On ne se lasse pas d'entendre la langue musicale de Marcel Pagnol; une langue précise et imagée, vive et pleine d'esprit, de tendresse aussi. Dès la création de Marius, premier volet de sa trilogie marseillaise suivi de Fanny et de César, Pagnol avait insisté pour que la pièce soit jouée avec l'accent provençal. Exactement le défi qu'a imposé le metteur en scène Normand Chouinard à ses acteurs.

Une couleur locale, donc, mais au coeur d'une intrigue familiale à la portée universelle.

Nous sommes dans les années 30, au Café de la marine, un bar tenu par le personnage à la fois gai et bourru de César, défendu avec brio par Rémy Girard. Son fils Marius, qui travaille au quotidien avec lui, n'a pas le coeur à l'ouvrage. Le jeune homme rêve de prendre le large, de s'engager comme marin et de découvrir le monde. On le comprend.

Évidemment, il y a une histoire d'amour là-dessous. Fanny, la fille de la poissonnière Honorine (veuve elle aussi), est amoureuse de Marius depuis sa prime jeunesse. Elle lui avoue son amour au moment où le vieux maître Panisse, veuf depuis quelques mois, lui fait une demande de mariage. Manuel Tadros, dans le rôle de cet homme aussi charmant que calculateur, est tout simplement magnifique.

On connaît la suite. Malgré son amour pour Fanny, Marius décide de quitter sa «petite vie» provençale pour «la grande aventure» marine. La jeune Fanny décide de l'attendre, jusqu'au jour où elle apprend qu'elle est enceinte (de Marius). C'est à ce moment qu'elle se résout à épouser Panisse. Pour ne pas être déshonorée. Mais voilà, 18 mois plus tard, Marius réapparaît... «It's complicated»! aurait-il publié sur sa page Facebook aujourd'hui.

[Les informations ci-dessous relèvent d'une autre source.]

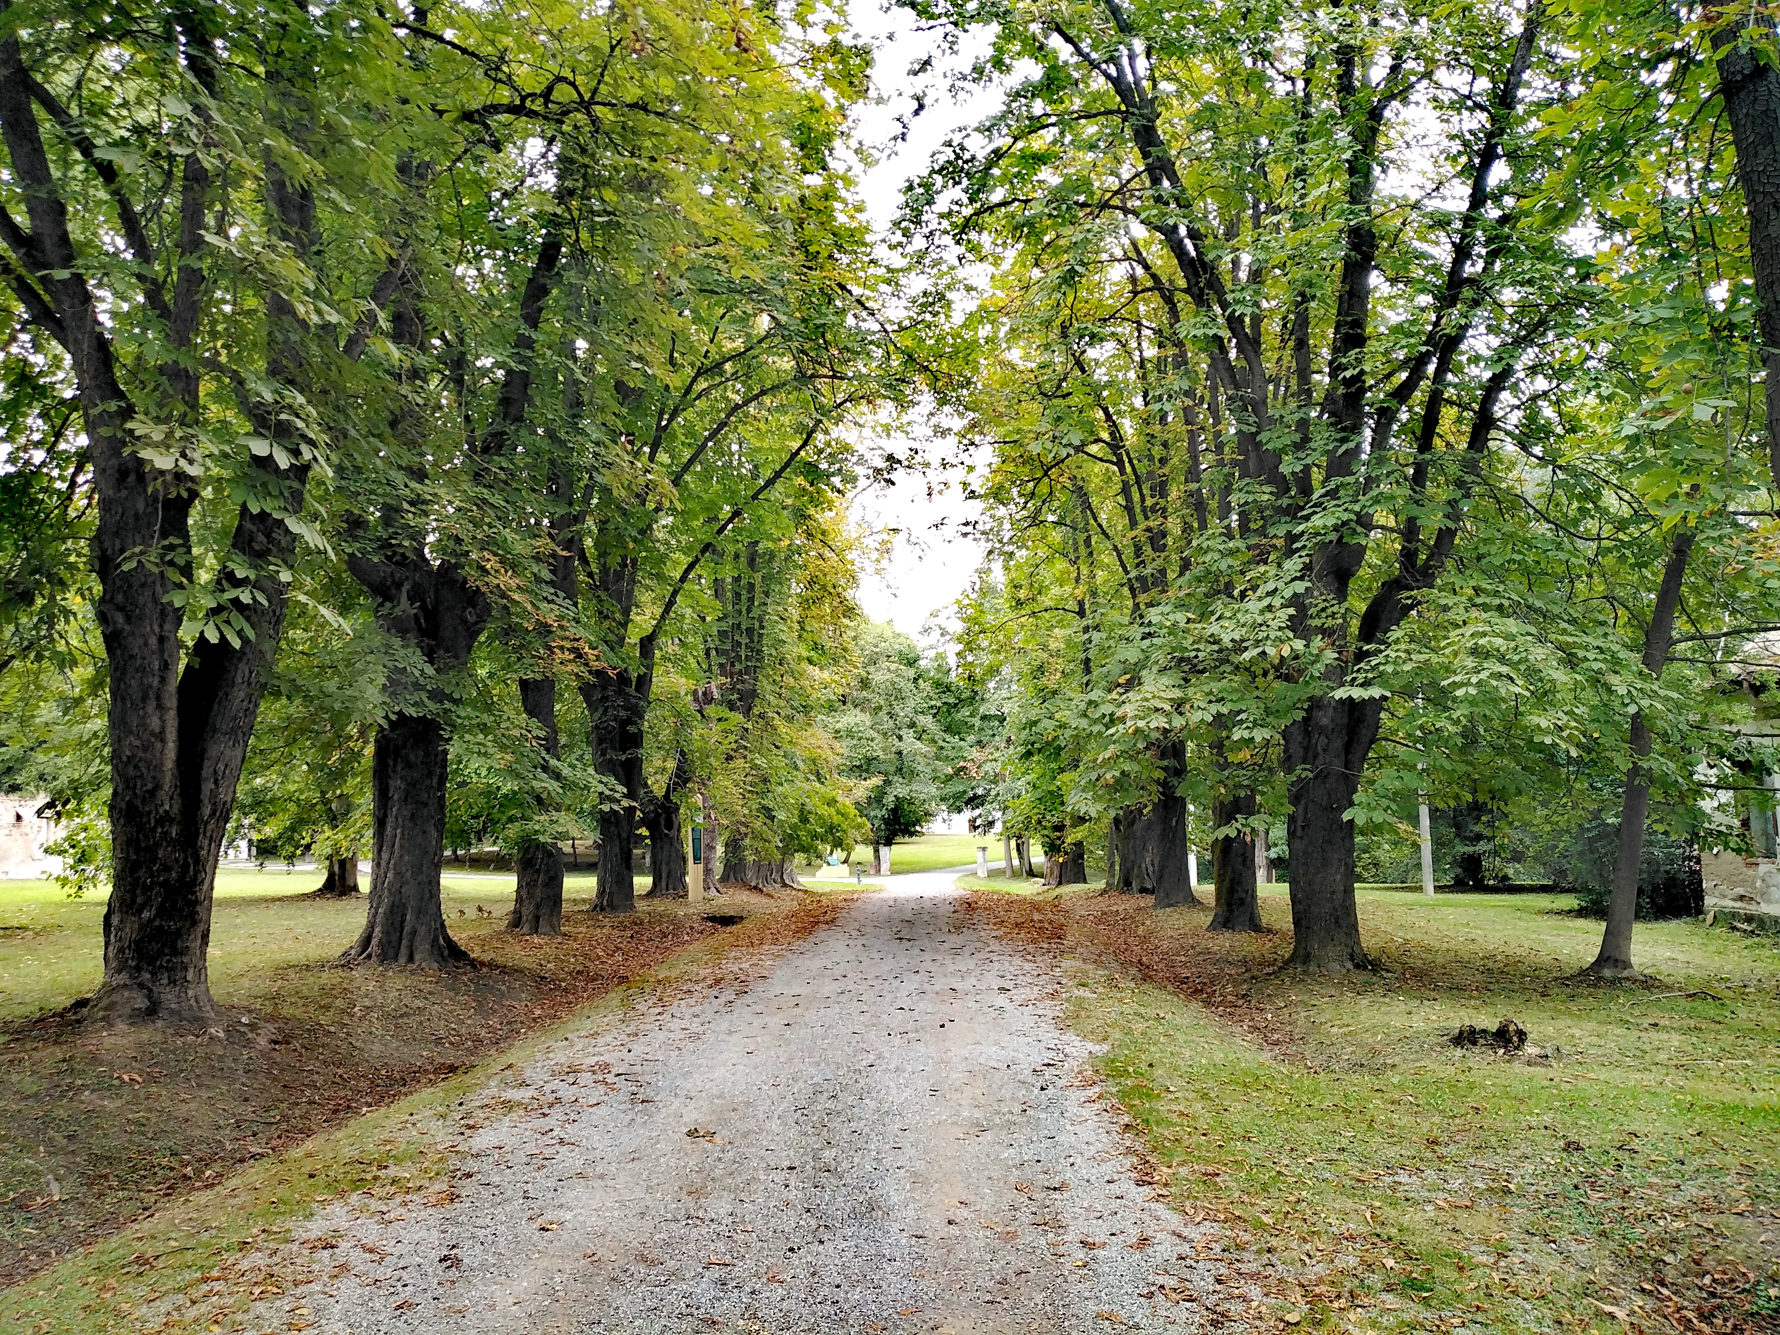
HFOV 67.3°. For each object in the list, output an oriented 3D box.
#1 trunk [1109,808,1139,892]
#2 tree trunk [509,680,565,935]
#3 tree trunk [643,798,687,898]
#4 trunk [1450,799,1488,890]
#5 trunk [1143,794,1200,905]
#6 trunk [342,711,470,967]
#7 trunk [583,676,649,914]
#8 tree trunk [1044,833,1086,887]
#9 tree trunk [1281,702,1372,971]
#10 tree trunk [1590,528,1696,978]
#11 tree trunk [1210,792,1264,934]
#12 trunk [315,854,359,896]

L'intrigue de Marius et Fanny est généralement connue. D'où le défi des créateurs, qui ne peuvent pas vraiment compter sur l'effet de surprise. On passe aussi à côté du dénouement complet de l'histoire puisqu'on n'aborde pas du tout le troisième volet (César), qui se passe 20 ans plus tard. Résultat: un récit un peu linéaire, livré à la manière d'un feuilleton théâtre, qui se termine avec des points de suspension.

Heureusement, les acteurs nous offrent une performance assez divertissante. Rémy Girard et Manuel Tadros forment un redoutable duo. Au point où ils éclipsent un peu les personnages centraux de Marius et Fanny, incarnés par François-Xavier Dufour et Marie-Pier Labrecque. Les deux jeunes acteurs s'en tirent quand même bien, même si l'accent marseillais leur joue parfois des tours. Danièle Lorain et Sophie Faucher, dans les rôles d'Honorine et de sa soeur Claudine, nous offrent aussi de très bons moments.

Normand Chouinard, qui maîtrise parfaitement les ressorts comiques de ce texte, nous propose en contrepartie une mise en scène assez convenue, et ce, malgré les très beaux décors de Jean Bard, qui nous montrent le Café de la marine, tantôt de l'intérieur, tantôt de l'extérieur. En près de trois heures, on aurait aimé qu'il nous sorte un peu de notre zone de confort. Même si, on en convient, la prose de Marcel Pagnol est extrêmement confortable.